(Request): Keep only the lines in the items below that contain the word "splenic", and drop every other line.

_ _ _ _ _ _ _

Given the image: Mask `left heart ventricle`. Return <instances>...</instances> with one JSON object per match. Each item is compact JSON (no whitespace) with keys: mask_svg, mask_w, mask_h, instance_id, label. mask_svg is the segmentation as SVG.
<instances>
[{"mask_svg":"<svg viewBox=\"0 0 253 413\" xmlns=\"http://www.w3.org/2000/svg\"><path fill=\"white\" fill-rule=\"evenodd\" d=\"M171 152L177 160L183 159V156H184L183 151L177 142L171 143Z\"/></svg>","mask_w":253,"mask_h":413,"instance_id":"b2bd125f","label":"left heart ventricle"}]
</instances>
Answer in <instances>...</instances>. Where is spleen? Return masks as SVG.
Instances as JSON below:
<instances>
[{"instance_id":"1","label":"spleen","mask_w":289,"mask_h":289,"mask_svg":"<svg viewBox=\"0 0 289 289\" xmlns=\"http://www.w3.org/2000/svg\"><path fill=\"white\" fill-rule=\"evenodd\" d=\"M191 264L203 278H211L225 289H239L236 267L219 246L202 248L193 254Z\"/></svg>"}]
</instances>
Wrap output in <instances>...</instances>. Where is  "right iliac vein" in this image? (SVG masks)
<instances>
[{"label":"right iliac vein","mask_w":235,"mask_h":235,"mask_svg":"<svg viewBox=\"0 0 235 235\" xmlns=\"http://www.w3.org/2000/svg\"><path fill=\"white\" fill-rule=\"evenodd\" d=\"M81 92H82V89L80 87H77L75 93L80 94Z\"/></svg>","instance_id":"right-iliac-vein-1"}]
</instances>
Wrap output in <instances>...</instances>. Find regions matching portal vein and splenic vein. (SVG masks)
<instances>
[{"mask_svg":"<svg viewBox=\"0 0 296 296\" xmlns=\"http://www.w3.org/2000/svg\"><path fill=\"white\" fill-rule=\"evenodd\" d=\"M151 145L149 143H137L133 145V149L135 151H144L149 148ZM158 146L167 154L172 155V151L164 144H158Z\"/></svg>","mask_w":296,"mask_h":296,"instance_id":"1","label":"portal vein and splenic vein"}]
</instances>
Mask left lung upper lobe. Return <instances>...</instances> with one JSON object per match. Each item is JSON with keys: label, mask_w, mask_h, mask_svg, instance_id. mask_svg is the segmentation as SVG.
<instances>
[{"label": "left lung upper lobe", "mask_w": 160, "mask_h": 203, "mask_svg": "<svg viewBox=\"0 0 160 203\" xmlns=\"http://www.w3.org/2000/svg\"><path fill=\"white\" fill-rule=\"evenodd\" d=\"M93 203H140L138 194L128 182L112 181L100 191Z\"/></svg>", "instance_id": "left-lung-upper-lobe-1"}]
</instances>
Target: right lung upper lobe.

_ _ _ _ _ _ _

(Worked answer):
Wrap output in <instances>...</instances>. Find regions matching portal vein and splenic vein. (SVG masks)
[{"mask_svg":"<svg viewBox=\"0 0 296 296\" xmlns=\"http://www.w3.org/2000/svg\"><path fill=\"white\" fill-rule=\"evenodd\" d=\"M151 145L149 143H137L133 145V149L135 151H144L149 148ZM158 146L167 154L172 155V151L164 144H158Z\"/></svg>","mask_w":296,"mask_h":296,"instance_id":"1","label":"portal vein and splenic vein"}]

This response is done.